Yesterday, the Oregon Occupational Health and Safety Administration (“OR OSHA”) issued a temporary rule to address employees’ exposure to the hazards posed by temperatures in excess of 80 degrees.

The rule applies whenever employees are required to work in conditions in which the “heat index temperature” (which combines air temperature with relative humidity to measure what the temperature feels like to the human body) reaches 80 degrees or more.  Although the rule itself is ambiguous on this point, an OR OSHA media release accompanying the rule clarifies that “[t]he temporary rule applies to any workplace – outdoors and indoors – where heat dangers are caused by the weather.”  Presumably, this means that employers that operate in air-conditioned indoor spaces need not comply with the rule simply because the temperature outside exceeds the 80-degree mark.
────────
- EXERCISE SET:
• 1. According to the passage on Oregon's heat rule, what two measurements does the heat index temperature combine?
• 2. Carry on the passage on Oregon's heat rule from its final sentence.

Extracted data entries:
────────
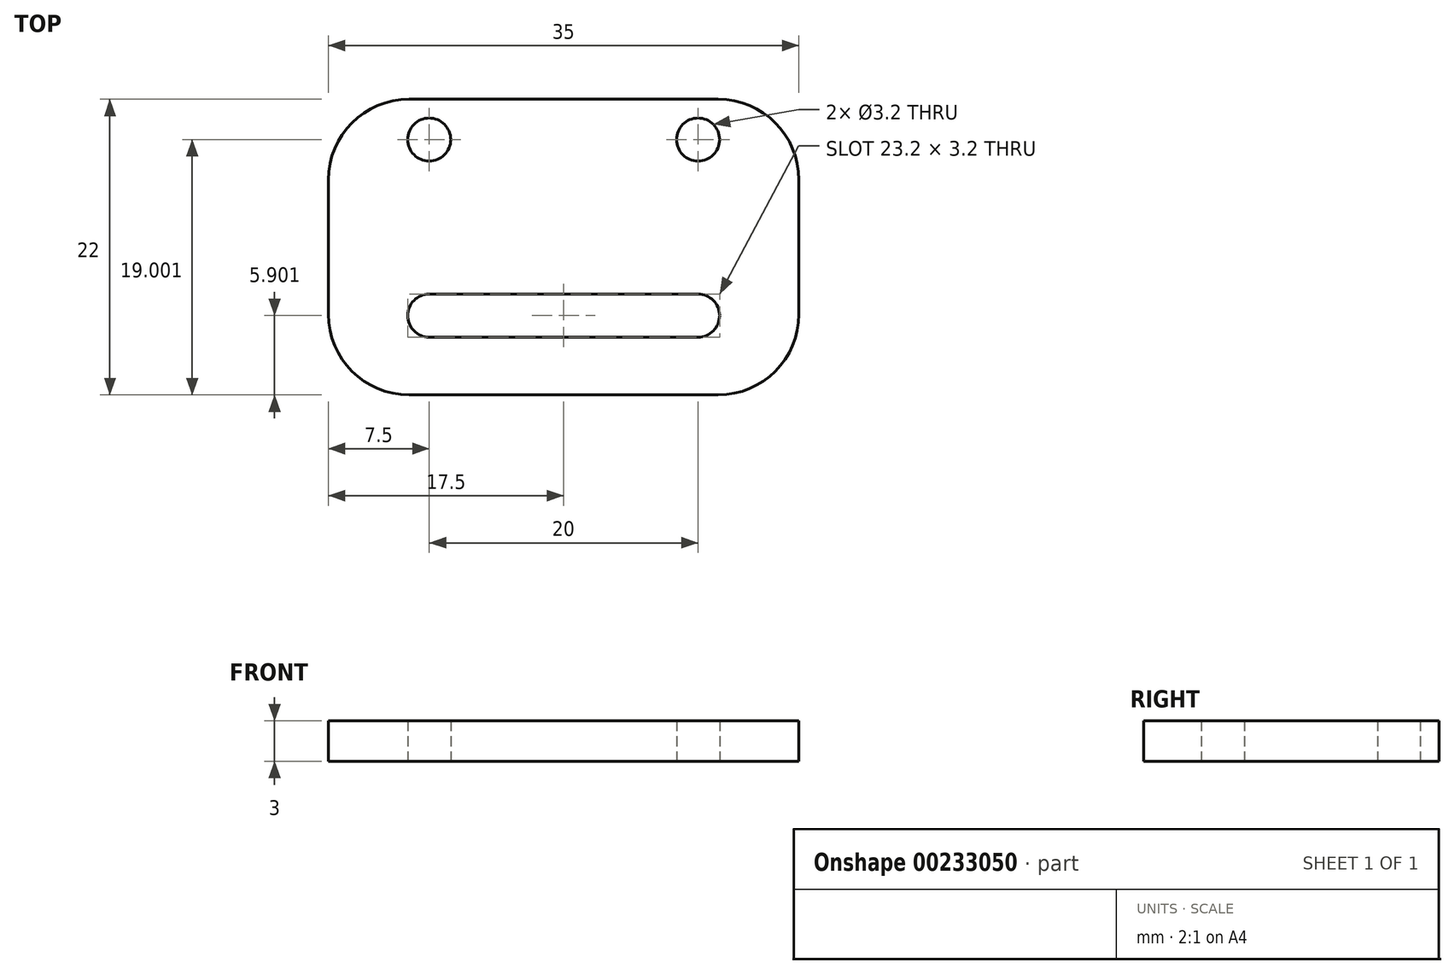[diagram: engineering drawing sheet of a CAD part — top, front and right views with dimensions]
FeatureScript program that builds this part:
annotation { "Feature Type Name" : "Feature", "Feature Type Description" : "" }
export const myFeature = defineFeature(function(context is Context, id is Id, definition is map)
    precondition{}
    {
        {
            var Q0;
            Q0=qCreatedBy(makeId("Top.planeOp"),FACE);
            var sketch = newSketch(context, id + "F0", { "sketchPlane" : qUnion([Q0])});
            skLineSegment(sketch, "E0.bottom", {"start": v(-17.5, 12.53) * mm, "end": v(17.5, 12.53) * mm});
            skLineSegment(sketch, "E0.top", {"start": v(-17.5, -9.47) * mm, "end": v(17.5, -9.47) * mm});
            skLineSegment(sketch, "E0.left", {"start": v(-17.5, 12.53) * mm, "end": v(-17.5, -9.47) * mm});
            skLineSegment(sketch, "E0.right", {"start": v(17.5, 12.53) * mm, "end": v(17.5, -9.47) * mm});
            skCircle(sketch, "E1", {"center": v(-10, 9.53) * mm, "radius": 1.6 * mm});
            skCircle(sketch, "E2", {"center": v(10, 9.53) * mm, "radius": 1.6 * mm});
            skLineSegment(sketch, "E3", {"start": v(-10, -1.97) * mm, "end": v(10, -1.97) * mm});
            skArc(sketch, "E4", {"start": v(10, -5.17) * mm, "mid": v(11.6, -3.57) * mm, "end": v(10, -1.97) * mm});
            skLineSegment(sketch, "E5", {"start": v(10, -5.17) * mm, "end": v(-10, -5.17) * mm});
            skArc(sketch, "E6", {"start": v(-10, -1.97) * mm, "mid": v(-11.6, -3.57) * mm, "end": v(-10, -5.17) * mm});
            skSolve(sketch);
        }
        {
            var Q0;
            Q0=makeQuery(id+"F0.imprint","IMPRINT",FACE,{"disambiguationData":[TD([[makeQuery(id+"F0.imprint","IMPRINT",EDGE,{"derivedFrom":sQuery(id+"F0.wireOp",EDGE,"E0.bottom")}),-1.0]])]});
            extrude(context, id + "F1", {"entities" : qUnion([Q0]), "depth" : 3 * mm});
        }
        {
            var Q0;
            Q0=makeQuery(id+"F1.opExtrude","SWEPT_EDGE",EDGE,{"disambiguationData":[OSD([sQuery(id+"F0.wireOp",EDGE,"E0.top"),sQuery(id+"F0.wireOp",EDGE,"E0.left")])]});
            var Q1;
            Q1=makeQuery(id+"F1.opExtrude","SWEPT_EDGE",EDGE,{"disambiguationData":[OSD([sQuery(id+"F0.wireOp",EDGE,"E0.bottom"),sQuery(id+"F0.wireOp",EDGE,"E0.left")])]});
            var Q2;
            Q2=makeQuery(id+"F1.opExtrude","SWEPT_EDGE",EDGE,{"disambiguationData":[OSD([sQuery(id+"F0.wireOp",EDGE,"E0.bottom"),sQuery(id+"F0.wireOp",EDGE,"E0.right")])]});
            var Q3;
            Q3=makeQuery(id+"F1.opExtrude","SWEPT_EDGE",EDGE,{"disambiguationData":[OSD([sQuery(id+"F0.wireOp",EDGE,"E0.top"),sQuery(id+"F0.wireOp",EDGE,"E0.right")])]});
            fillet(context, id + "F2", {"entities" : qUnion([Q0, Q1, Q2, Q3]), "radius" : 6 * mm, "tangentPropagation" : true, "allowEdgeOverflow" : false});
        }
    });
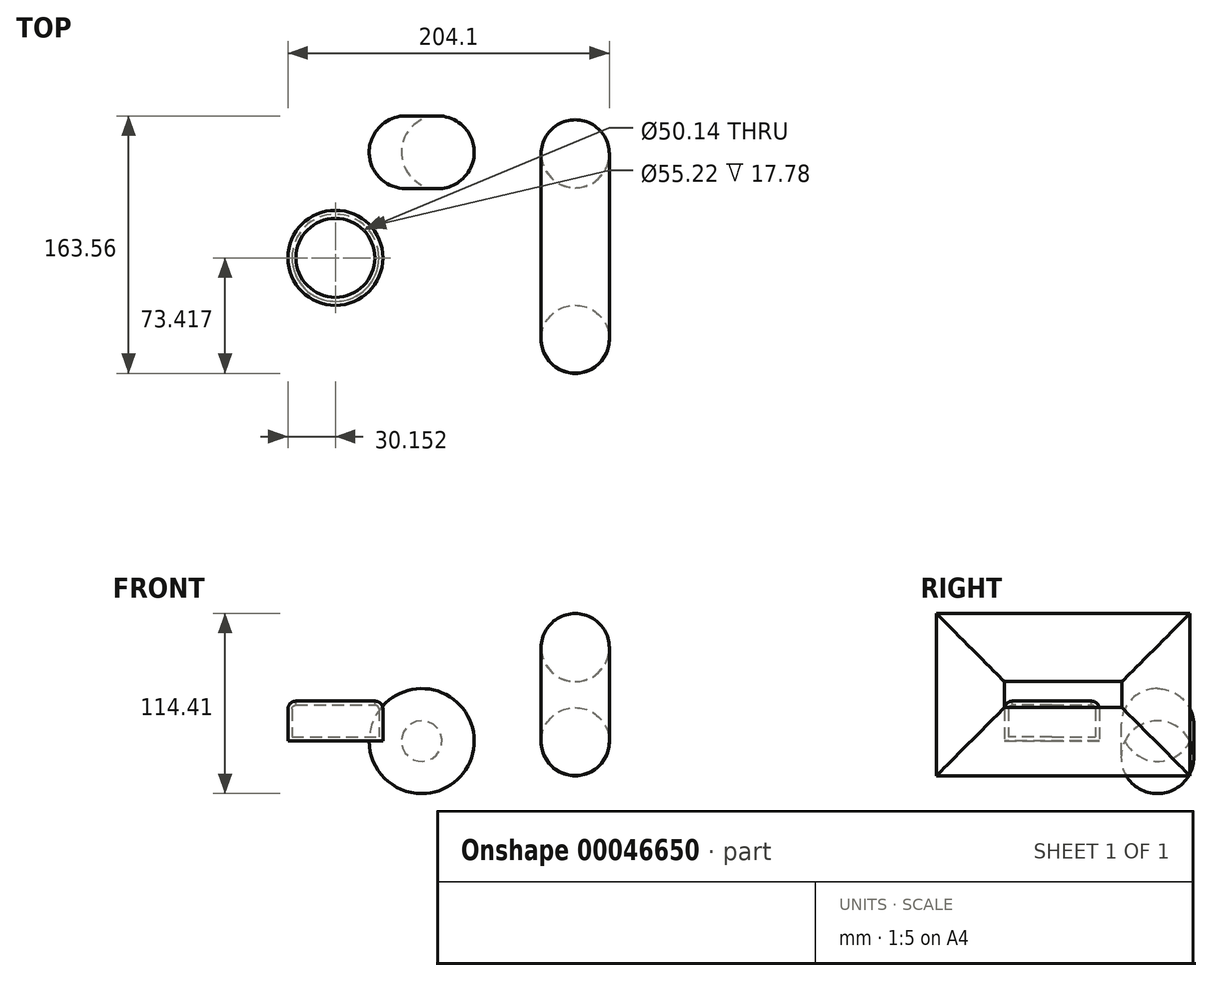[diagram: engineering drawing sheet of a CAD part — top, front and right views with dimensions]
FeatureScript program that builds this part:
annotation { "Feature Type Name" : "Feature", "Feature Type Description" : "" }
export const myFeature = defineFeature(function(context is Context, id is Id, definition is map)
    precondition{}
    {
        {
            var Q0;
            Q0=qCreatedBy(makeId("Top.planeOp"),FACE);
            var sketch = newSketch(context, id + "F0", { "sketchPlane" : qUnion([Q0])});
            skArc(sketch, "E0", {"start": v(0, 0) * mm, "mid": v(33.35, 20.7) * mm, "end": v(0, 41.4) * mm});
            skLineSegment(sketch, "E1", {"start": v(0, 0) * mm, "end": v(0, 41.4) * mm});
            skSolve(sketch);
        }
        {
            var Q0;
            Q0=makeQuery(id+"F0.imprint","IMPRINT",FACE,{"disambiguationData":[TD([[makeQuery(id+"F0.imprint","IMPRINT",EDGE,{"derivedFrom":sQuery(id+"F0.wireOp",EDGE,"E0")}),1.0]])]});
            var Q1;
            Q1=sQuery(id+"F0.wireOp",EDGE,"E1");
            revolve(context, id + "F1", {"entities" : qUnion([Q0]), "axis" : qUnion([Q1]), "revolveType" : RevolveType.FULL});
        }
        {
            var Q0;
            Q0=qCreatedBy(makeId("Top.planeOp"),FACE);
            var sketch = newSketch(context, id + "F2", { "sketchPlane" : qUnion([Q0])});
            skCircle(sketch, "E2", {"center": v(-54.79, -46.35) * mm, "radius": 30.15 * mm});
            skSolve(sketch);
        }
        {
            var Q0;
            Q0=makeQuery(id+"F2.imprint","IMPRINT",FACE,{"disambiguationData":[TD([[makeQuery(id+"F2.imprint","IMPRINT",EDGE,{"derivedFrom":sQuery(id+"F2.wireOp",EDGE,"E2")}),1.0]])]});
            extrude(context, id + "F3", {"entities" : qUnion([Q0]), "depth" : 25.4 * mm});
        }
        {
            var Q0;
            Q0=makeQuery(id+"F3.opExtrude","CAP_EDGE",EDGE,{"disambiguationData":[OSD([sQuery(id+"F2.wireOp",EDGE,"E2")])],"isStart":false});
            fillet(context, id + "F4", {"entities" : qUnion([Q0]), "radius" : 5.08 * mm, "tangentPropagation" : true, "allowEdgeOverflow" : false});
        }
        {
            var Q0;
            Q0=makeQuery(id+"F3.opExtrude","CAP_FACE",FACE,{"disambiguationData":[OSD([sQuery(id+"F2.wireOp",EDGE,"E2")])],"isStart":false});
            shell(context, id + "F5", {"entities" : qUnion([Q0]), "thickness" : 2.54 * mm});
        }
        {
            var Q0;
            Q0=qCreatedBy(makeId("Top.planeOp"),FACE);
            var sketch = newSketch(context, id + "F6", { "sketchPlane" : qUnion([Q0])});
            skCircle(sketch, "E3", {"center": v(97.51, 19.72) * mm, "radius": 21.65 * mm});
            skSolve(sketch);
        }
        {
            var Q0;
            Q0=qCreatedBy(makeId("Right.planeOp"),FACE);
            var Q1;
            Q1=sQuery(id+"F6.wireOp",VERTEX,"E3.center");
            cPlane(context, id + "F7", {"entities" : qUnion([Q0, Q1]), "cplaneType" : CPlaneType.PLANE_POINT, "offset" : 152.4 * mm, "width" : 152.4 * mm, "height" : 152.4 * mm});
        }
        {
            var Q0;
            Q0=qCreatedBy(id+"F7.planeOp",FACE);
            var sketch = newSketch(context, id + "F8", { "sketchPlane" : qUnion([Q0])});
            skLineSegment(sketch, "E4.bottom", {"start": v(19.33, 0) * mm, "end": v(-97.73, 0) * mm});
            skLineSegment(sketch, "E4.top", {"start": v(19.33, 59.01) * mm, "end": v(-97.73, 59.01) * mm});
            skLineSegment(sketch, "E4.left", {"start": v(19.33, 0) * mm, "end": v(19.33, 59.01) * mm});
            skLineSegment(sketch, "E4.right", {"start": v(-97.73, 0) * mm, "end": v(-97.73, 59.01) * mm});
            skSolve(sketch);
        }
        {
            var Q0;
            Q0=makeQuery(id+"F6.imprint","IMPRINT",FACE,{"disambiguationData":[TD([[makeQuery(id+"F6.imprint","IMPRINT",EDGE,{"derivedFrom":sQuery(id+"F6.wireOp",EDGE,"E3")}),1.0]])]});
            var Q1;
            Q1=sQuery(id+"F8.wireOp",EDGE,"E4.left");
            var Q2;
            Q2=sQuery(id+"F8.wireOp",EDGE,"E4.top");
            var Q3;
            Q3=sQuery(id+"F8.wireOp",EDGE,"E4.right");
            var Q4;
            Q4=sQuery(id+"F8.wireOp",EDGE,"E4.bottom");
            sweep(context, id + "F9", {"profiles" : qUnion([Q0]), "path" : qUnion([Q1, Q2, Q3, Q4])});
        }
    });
────────
- ANSWERS FOR THE TASKS:
• 1. Air temperature and relative humidity.

• 2.
The rule imposes two basic requirements when the heat index temperature reaches 80 degrees. First, employers must provide employees with access to shaded areas that are ventilated either naturally (e.g., an open-air tent) or mechanically (e.g., via a fan or air-conditioning unit), that are as close as practical to the worksite, and that are large enough to allow employees to sit.  The shaded area also must be large enough to accommodate employee meal periods.

Second, employers must provide readily accessible, potable drinking water (or certain kinds of sports drinks) that is 77 degrees or colder and in sufficient amounts to allow each employee to consume 32 ounces of water per hour, as well as the opportunity for employees to drink that 32 ounces of water each hour.  In addition, beginning on August 1, 2021, employers that “reasonably anticipate” that employees will be exposed to heat index temperatures of 80 degrees or more must provide (and document) training to their supervisors and their employees on a variety of subjects related to working in the heat, including for example the personal risk factors for heat-related illness.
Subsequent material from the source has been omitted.